(Collection entries)
□ □ □

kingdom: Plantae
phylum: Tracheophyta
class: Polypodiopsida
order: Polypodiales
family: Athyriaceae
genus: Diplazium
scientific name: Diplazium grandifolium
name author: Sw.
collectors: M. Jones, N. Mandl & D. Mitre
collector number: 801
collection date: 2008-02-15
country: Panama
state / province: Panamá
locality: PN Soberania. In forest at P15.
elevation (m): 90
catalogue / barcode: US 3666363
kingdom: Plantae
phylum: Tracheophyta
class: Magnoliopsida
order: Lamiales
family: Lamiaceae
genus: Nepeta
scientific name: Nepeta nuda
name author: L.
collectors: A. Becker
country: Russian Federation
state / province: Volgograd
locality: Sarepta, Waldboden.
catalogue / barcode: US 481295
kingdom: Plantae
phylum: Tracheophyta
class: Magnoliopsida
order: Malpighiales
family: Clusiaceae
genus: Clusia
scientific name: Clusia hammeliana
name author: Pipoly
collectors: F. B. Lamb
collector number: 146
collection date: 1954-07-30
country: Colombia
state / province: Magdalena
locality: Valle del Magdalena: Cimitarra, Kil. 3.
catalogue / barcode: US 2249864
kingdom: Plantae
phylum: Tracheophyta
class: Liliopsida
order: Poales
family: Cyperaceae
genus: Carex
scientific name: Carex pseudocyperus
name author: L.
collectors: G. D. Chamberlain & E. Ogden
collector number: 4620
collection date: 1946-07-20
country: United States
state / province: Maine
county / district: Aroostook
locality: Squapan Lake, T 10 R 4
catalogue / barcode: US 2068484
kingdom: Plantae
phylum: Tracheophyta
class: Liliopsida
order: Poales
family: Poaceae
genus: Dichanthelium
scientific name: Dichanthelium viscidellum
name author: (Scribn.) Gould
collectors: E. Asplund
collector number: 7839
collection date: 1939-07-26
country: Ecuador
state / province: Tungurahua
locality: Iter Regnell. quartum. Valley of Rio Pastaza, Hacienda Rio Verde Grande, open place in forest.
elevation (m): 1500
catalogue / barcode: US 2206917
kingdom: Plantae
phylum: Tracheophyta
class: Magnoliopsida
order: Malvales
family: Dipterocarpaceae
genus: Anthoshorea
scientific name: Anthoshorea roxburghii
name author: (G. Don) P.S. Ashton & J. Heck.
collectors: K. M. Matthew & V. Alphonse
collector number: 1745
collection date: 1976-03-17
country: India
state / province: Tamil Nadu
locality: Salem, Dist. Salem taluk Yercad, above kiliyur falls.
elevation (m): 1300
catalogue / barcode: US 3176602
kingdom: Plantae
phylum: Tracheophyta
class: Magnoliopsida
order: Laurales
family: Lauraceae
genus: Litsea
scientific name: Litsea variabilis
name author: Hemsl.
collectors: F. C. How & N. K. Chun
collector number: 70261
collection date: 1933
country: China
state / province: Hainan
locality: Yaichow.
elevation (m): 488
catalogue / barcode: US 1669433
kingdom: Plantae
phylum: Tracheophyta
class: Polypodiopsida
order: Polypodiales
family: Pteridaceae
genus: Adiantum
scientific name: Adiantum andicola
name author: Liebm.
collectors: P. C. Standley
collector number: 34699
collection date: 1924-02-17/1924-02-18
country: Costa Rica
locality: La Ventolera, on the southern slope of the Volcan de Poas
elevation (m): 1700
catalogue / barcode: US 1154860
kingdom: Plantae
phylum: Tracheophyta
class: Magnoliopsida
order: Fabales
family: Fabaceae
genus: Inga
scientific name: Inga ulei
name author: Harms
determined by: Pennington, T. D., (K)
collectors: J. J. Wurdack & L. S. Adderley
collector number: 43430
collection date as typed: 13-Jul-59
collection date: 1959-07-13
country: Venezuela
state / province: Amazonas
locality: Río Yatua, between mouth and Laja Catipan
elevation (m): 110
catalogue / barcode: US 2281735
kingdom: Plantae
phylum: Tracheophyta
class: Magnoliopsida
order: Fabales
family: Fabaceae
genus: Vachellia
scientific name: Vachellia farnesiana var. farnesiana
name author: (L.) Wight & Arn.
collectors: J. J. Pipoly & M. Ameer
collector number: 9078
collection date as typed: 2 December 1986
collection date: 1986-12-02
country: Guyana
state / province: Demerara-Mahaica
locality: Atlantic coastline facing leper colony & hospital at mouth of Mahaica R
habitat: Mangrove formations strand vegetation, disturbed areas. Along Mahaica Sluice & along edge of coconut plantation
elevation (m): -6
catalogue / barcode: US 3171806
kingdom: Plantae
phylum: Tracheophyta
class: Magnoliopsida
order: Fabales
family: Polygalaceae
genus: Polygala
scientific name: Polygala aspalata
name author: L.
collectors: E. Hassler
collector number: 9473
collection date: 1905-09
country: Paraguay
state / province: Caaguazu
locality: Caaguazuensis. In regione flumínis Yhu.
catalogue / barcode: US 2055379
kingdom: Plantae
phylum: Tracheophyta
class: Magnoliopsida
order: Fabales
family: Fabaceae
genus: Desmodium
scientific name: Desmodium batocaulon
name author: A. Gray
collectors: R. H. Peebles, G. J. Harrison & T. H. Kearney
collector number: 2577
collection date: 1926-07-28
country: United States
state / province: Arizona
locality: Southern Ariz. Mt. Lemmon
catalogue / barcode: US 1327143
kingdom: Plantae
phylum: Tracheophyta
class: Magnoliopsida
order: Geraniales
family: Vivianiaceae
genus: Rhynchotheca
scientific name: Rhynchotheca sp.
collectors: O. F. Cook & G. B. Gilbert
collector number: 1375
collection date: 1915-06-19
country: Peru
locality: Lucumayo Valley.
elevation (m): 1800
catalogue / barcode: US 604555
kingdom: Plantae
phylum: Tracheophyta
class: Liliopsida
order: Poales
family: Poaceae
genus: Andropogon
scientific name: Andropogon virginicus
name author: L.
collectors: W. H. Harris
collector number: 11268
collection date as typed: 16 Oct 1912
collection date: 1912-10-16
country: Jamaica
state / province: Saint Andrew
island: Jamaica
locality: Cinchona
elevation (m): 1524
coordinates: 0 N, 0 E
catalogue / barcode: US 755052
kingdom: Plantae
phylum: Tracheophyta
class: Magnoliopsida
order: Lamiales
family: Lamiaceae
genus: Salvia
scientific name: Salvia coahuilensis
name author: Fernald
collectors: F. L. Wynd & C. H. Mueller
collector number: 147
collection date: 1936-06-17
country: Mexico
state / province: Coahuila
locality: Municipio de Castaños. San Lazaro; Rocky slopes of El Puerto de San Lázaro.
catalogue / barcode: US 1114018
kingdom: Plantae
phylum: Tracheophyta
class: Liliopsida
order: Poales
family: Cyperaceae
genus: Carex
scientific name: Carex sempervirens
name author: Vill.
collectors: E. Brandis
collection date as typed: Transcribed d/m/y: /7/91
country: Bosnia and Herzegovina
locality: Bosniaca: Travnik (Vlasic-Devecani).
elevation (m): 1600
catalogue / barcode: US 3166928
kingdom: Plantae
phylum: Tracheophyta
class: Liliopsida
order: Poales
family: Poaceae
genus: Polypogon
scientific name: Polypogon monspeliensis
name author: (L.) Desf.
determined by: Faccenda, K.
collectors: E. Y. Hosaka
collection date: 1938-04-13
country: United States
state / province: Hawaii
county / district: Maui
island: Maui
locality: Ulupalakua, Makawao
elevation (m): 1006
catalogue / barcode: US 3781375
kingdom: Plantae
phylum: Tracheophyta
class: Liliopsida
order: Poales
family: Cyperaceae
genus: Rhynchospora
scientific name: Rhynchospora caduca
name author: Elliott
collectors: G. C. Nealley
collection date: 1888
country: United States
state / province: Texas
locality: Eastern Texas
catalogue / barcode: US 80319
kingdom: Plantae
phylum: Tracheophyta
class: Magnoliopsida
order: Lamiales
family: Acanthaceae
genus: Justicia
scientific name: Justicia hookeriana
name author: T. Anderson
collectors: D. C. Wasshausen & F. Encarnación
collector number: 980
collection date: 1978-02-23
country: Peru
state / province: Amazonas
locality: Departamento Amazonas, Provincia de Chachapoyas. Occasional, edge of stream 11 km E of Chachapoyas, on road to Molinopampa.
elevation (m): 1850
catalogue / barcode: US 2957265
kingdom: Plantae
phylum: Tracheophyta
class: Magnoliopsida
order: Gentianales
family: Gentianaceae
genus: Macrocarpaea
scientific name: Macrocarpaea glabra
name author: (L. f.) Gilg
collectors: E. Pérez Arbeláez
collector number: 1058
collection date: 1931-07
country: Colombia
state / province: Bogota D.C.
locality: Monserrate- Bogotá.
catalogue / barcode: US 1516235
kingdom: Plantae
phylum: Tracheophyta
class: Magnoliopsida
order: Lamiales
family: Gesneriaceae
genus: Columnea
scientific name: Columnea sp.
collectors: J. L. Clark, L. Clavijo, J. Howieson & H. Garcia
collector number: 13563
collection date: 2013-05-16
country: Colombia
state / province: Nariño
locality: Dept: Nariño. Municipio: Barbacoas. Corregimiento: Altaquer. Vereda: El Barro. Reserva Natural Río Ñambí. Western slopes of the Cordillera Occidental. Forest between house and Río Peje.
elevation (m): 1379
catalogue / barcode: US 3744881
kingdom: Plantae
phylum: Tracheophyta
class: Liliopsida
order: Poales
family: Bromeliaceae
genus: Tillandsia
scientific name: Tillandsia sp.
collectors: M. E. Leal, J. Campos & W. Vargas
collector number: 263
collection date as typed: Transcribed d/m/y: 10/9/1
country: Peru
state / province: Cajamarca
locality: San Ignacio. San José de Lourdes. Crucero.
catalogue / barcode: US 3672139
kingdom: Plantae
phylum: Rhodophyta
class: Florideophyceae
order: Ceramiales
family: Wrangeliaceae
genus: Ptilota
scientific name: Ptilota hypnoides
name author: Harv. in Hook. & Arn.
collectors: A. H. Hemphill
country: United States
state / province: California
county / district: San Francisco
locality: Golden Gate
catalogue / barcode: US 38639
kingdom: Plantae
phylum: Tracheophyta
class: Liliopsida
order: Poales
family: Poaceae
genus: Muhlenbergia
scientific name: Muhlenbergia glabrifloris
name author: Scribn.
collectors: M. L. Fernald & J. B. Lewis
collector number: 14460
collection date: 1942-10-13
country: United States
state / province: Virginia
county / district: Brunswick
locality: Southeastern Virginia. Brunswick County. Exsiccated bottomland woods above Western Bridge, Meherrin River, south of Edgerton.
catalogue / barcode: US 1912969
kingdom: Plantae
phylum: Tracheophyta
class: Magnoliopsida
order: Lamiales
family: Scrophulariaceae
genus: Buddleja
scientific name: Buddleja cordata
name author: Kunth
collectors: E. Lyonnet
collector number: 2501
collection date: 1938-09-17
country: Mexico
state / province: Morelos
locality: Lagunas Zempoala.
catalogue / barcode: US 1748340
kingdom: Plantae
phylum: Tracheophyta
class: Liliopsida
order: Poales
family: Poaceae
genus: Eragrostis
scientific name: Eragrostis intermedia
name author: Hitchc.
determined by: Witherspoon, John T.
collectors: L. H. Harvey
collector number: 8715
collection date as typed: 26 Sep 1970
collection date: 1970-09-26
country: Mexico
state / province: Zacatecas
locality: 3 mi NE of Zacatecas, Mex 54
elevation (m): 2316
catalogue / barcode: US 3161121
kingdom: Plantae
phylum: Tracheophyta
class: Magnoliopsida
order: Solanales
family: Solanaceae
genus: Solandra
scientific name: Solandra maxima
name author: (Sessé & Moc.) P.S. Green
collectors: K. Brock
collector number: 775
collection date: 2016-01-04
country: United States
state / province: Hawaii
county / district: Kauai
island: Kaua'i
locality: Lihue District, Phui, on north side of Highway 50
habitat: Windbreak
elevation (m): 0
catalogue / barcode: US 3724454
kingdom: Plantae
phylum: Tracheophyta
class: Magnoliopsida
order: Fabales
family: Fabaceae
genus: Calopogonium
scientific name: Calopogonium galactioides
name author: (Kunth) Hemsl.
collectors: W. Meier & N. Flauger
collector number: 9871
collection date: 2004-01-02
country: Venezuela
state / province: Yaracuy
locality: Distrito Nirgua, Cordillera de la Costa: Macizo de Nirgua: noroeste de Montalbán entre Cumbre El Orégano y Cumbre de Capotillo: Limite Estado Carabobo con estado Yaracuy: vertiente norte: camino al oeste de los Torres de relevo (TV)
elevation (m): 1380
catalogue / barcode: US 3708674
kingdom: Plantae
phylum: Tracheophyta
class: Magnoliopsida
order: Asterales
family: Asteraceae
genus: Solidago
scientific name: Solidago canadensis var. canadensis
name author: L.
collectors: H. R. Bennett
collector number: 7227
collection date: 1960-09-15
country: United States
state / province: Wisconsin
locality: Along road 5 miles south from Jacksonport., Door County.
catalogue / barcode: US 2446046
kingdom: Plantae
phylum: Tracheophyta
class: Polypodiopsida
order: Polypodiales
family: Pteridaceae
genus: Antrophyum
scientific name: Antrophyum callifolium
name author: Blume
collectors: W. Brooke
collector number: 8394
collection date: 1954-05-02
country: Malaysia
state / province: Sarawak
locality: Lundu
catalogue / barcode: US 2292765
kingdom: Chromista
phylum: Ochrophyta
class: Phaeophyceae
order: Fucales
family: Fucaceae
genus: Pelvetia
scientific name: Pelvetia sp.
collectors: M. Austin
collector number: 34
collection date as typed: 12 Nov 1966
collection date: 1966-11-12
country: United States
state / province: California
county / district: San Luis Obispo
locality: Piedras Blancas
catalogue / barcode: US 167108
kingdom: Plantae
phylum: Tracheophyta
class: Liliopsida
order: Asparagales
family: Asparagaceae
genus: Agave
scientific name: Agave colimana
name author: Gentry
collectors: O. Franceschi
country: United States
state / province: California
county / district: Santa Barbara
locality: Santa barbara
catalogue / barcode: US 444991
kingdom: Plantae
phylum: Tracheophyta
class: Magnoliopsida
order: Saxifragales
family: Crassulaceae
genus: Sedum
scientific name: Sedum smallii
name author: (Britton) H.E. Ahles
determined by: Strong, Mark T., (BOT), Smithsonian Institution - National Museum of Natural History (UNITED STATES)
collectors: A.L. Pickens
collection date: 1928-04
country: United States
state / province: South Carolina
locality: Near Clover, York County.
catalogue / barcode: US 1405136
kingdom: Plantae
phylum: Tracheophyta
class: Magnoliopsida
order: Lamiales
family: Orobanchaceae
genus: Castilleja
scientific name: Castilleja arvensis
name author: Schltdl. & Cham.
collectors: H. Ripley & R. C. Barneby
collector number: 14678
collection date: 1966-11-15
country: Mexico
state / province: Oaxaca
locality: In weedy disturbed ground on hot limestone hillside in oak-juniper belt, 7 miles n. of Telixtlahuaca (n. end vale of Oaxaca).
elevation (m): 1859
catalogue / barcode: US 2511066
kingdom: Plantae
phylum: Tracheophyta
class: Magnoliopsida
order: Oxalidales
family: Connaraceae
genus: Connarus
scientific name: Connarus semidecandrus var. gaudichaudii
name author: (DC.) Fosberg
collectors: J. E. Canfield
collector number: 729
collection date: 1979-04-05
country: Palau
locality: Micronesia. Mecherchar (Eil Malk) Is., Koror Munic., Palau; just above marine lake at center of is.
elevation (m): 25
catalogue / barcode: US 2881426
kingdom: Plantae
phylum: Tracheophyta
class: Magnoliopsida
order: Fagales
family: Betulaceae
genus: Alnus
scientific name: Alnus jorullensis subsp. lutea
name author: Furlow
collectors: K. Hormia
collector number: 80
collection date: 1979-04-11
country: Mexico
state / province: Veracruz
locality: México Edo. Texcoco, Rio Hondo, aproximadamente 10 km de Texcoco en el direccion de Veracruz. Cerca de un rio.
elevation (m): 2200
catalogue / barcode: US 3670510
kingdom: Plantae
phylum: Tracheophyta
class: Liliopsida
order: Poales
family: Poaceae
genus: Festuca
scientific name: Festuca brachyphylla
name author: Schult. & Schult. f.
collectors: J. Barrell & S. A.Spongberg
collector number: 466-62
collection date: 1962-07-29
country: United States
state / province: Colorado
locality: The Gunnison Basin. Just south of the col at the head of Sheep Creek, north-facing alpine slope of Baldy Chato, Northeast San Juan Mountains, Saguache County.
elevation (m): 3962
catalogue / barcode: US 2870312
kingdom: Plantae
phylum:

□ □ □

Format the lines of the listing as a numbered list, starting at the line that contains "collection date: 1946-07-20" and ending at the line that contains "genus: Anthoshorea", with both of those lines included and any blank lines left out.

1. collection date: 1946-07-20
2. country: United States
3. state / province: Maine
4. county / district: Aroostook
5. locality: Squapan Lake, T 10 R 4
6. catalogue / barcode: US 2068484
7. kingdom: Plantae
8. phylum: Tracheophyta
9. class: Liliopsida
10. order: Poales
11. family: Poaceae
12. genus: Dichanthelium
13. scientific name: Dichanthelium viscidellum
14. name author: (Scribn.) Gould
15. collectors: E. Asplund
16. collector number: 7839
17. collection date: 1939-07-26
18. country: Ecuador
19. state / province: Tungurahua
20. locality: Iter Regnell. quartum. Valley of Rio Pastaza, Hacienda Rio Verde Grande, open place in forest.
21. elevation (m): 1500
22. catalogue / barcode: US 2206917
23. kingdom: Plantae
24. phylum: Tracheophyta
25. class: Magnoliopsida
26. order: Malvales
27. family: Dipterocarpaceae
28. genus: Anthoshorea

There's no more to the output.